INSTRUÇÃO 1:
Extraia todas as linhas da listagem de organismos por nível taxonômico e reproduza-as sem nenhuma alteração. Não inclua as imagens na resposta.

TEXTO DO DOCUMENTO:
Não nos preocupamos com dinheiro e poder. Queremos salvar a empresa e fazer ela funcionar. Eles ofereceram fazer parte de um comitê, mas não a gestão independente da marca. Já tivemos três assentos de conselho e não acreditamos em comitês. Nós somos contra porque vai matar as empresas. Vemos na nossa frente dois desesperados: um que está num negócio que não sabe fazer e se agarra no que puder e o outro, que não acredita na Tok&Stok e precisa sair da companhia. Para nós, é o tema da nossa vida e estamos totalmente dispostos a continuar. Temos a solução e o futuro da companhia desenhado.

O que diz a SPX

Questionada sobre as declarações de Régis Dubrule, a SPX Capital disse, por meio de nota, que “a família Dubrule apoiou todas as decisões estratégicas tomadas pelo Conselho de Administração da Tok&Stok ao longo dos anos (inclusive a contratação dos assessores financeiros que trouxeram a oportunidade de negócio com a Mobly).”

Segundo a gestora, “como acionistas minoritários, os Dubrule tinham representante no Conselho (por alguns momentos chegaram inclusive a ter a maioria dos cargos no Conselho, por mera liberalidade da SPX) e, portanto, participaram ativamente de todas essas discussões, que sempre foram tomadas pelo colegiado de forma consensual.”

DADOS DE ENTRADA:
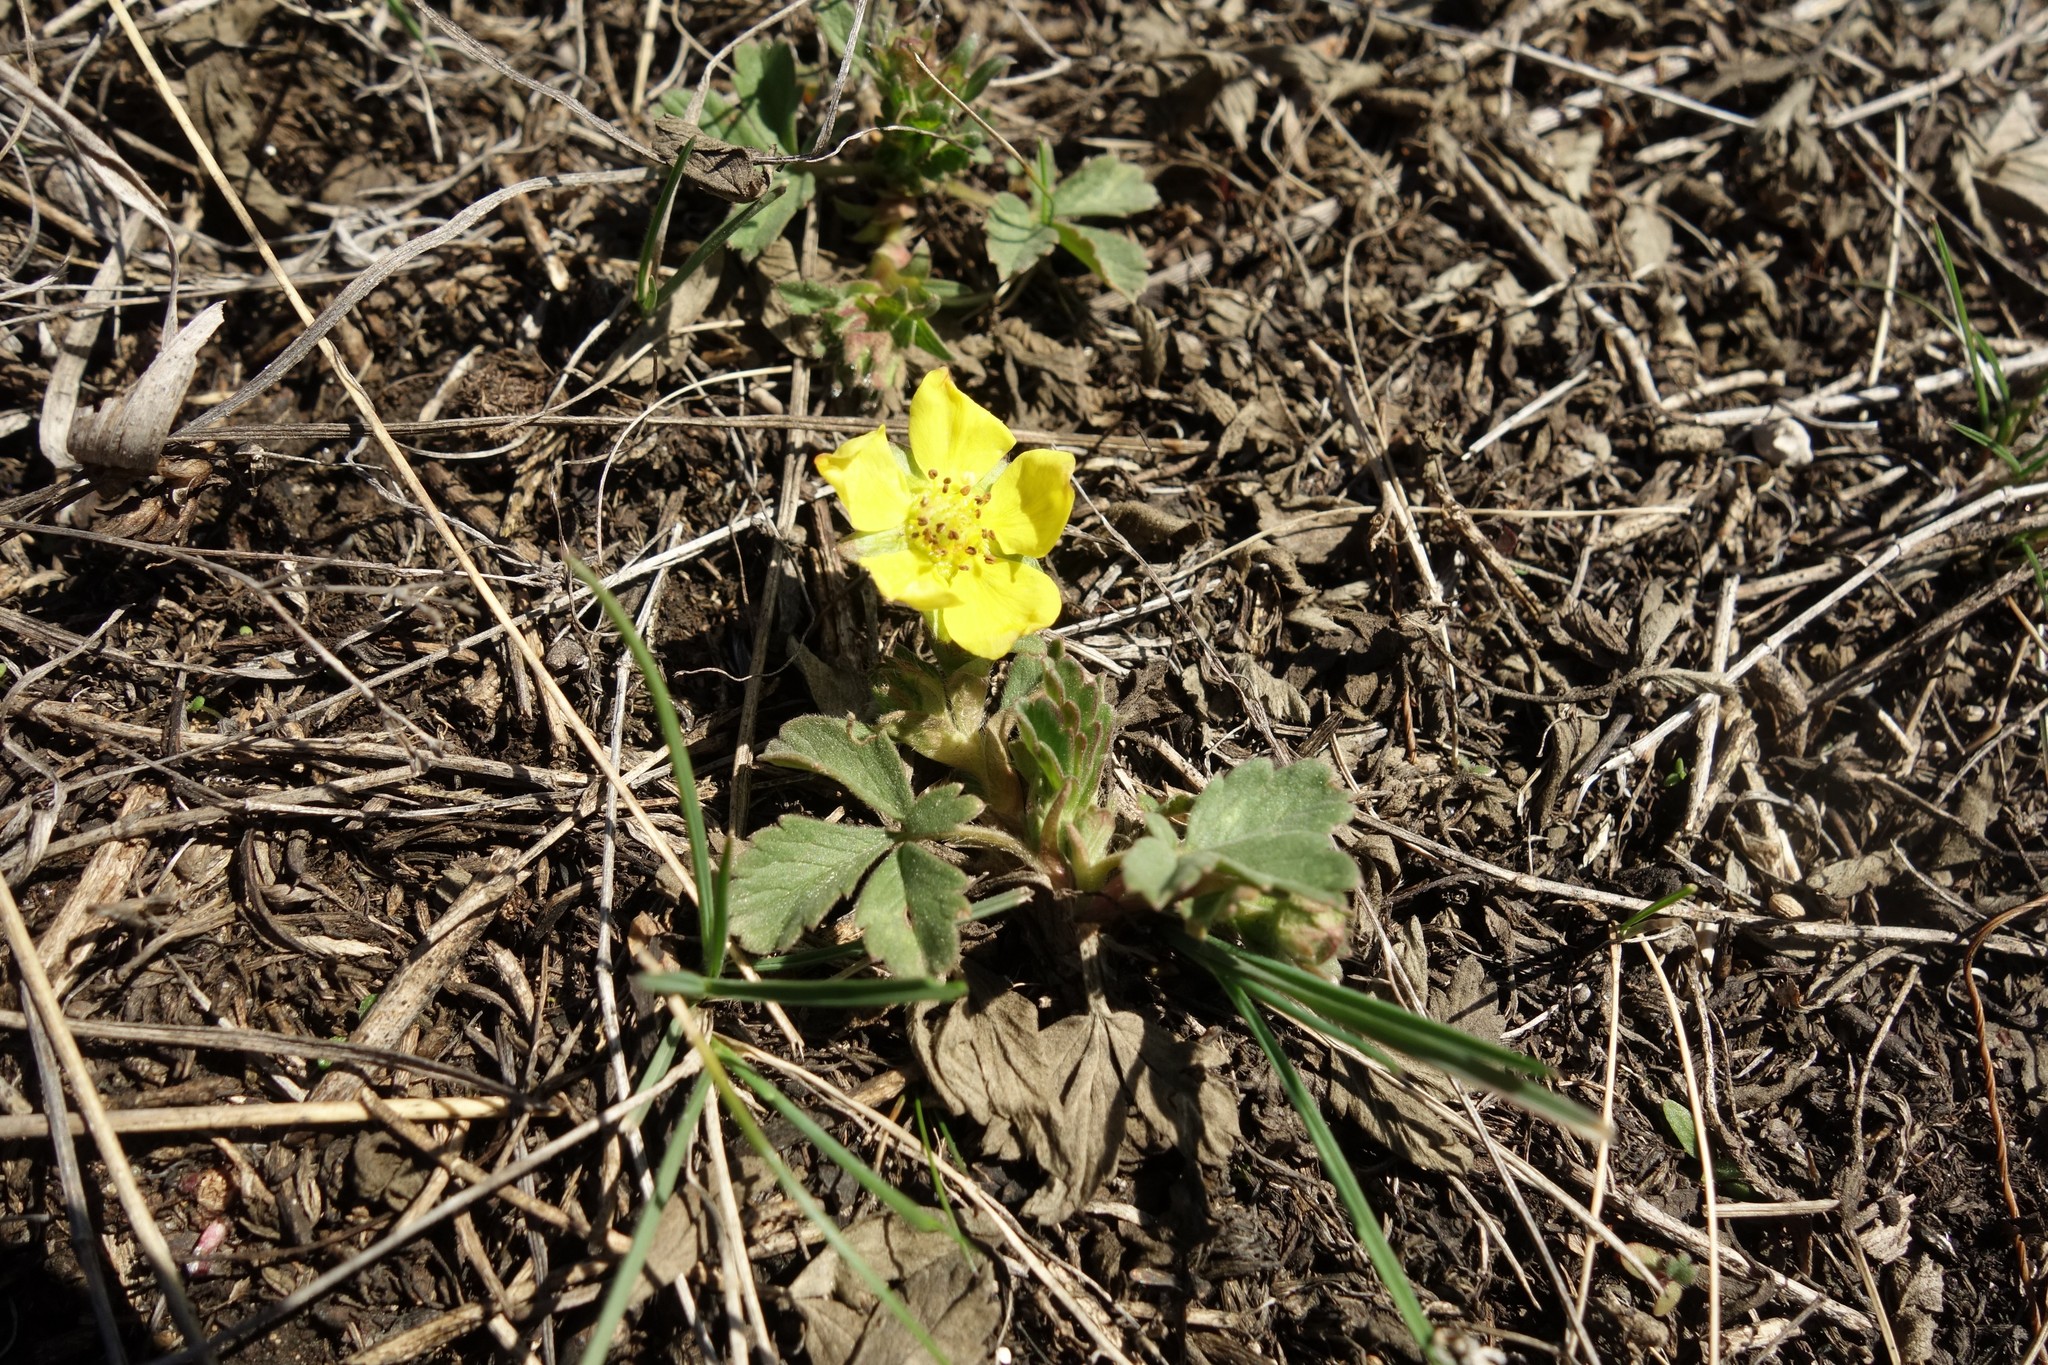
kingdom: Plantae
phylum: Tracheophyta
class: Magnoliopsida
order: Rosales
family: Rosaceae
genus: Potentilla
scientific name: Potentilla incana
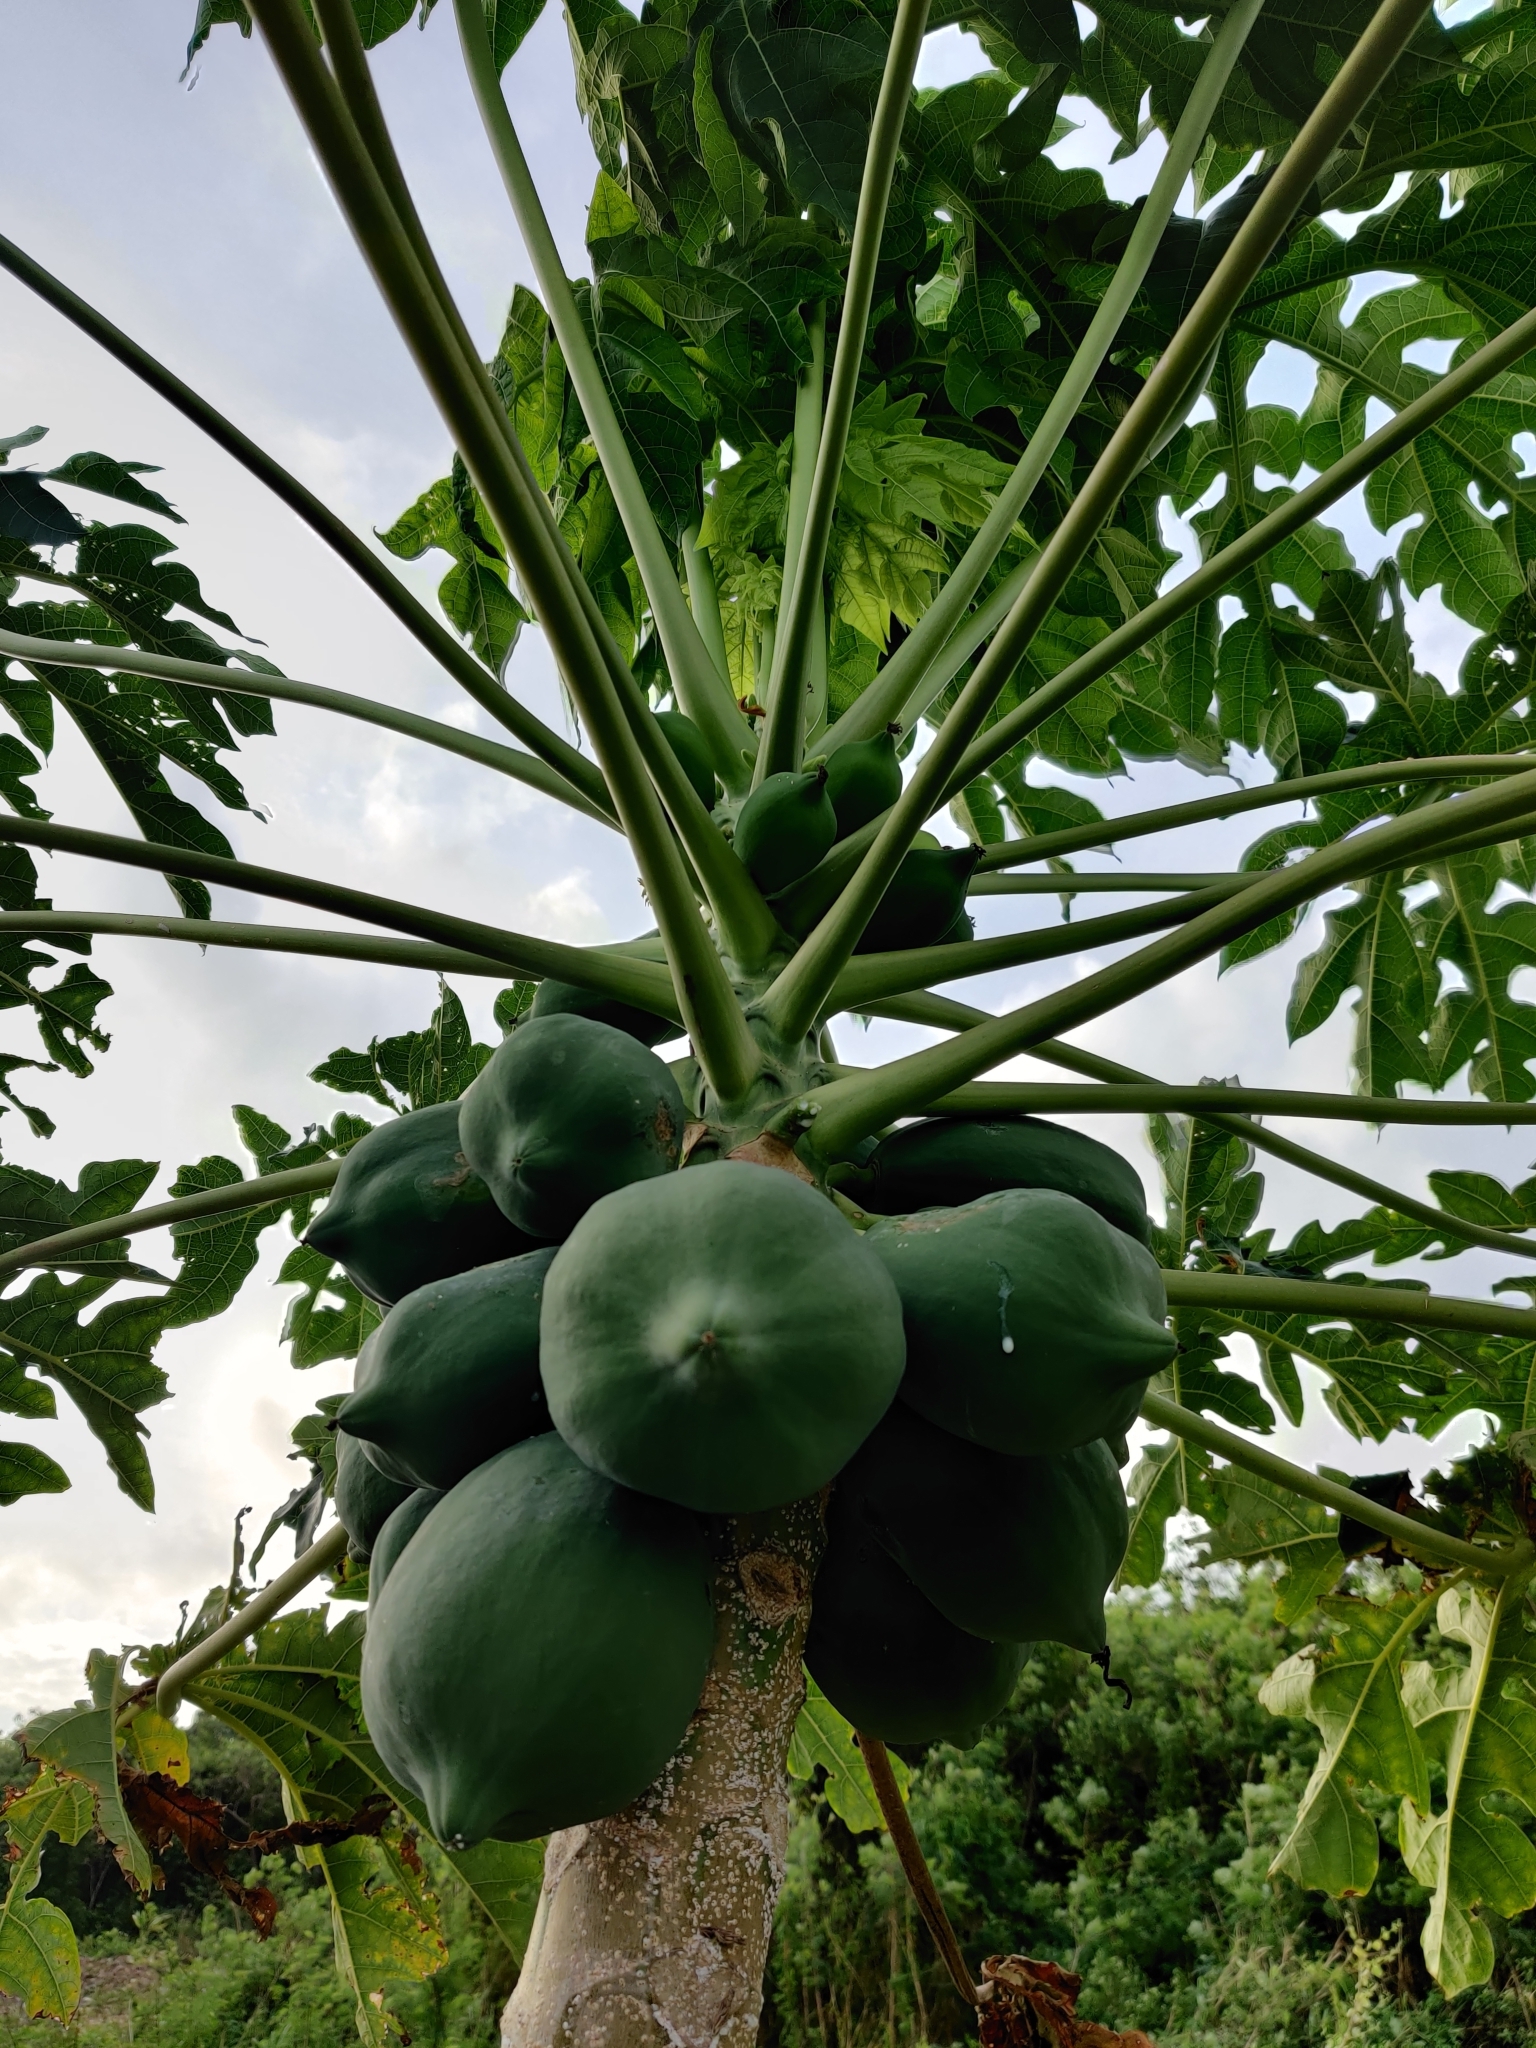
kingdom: Plantae
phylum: Tracheophyta
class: Magnoliopsida
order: Brassicales
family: Caricaceae
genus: Carica
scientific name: Carica papaya
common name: Papaya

INSTRUÇÃO 2:
No texto sobre a Tok&Stok, por qual meio a SPX Capital respondeu às declarações de Régis Dubrule?

RESPOSTA ESCRITA 1:
kingdom: Plantae
phylum: Tracheophyta
class: Magnoliopsida
order: Rosales
family: Rosaceae
genus: Potentilla
scientific name: Potentilla incana
kingdom: Plantae
phylum: Tracheophyta
class: Magnoliopsida
order: Brassicales
family: Caricaceae
genus: Carica
scientific name: Carica papaya
common name: Papaya

RESPOSTA ESCRITA 2:
Por meio de nota.